Requirement 1:
List every distinct string value that appears in the sample input lists of the Python question.

Article:
^^^^^^^^

Given two lists of strings, how do I match them up so that as many as possible are identical?

Question

I'm trying to solve this Kattis problem Judging Troubles, in Python. The problem boils down to counting how many times I can match up two items, one from each list, so that they are identical.

Sample Input:

list_1 = ['correct', 'wronganswer', 'correct', 'correct', 'timelimit']
list_2 = ['wronganswer', 'correct', 'timelimit', 'correct', 'timelimit'], 

Sample Output:

4

I tried solving it in these two ways, but they both exceeded the time limit.

result = 0
for el in list_1:
    if el in list_2:
        result += 1
        list_2.remove(el)
print(result)

result = 0
for el in set(list_1):
    result += min(list_1.count(el), list_2.count(el))
print(result)

Any suggestions on how to shorten the processing time?

Answer 1

There are plenty of good answers already but here's my twist on it, using a defaultdict.

^^^^^^^^

[Extracted records]
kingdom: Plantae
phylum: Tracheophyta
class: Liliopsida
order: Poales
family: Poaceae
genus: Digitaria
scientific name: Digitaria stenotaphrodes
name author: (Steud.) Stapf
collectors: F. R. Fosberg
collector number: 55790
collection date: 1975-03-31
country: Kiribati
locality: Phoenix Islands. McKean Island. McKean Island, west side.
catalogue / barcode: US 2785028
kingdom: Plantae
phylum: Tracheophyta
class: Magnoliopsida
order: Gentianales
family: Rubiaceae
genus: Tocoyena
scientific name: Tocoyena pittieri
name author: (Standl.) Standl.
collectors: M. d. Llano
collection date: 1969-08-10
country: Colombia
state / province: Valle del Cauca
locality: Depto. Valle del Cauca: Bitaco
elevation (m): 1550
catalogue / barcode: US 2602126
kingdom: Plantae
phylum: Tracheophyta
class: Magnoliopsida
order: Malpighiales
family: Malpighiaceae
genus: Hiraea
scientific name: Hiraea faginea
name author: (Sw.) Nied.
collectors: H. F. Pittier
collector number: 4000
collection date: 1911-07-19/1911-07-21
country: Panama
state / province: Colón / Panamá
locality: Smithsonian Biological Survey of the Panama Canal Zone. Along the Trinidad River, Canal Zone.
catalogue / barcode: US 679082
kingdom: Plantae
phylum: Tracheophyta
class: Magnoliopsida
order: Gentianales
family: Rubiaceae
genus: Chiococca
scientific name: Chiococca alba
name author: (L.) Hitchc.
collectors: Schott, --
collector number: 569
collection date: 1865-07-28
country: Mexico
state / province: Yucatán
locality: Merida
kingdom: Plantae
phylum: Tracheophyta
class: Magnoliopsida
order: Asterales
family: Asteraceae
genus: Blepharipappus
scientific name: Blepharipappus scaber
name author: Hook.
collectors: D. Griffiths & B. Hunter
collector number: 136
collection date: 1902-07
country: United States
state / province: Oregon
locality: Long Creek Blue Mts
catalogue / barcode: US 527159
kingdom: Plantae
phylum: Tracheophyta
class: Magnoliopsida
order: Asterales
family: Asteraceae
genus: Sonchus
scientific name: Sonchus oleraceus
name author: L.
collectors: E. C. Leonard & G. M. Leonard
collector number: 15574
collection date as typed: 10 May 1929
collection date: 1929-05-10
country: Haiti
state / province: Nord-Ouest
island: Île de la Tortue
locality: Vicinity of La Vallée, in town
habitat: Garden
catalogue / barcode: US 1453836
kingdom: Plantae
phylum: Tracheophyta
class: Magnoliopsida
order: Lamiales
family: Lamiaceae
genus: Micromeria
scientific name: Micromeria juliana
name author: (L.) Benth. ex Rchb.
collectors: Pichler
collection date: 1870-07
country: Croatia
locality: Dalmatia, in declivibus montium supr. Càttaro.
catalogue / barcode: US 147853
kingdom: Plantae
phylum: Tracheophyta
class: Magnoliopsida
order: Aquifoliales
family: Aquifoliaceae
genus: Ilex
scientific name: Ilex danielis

^^^^^^^^

Requirement 2:
Print the records from their first line through the line containing "genus: Tocoyena", including both of those lines.

Exercise output 1:
correct
wronganswer
timelimit

Exercise output 2:
kingdom: Plantae
phylum: Tracheophyta
class: Liliopsida
order: Poales
family: Poaceae
genus: Digitaria
scientific name: Digitaria stenotaphrodes
name author: (Steud.) Stapf
collectors: F. R. Fosberg
collector number: 55790
collection date: 1975-03-31
country: Kiribati
locality: Phoenix Islands. McKean Island. McKean Island, west side.
catalogue / barcode: US 2785028
kingdom: Plantae
phylum: Tracheophyta
class: Magnoliopsida
order: Gentianales
family: Rubiaceae
genus: Tocoyena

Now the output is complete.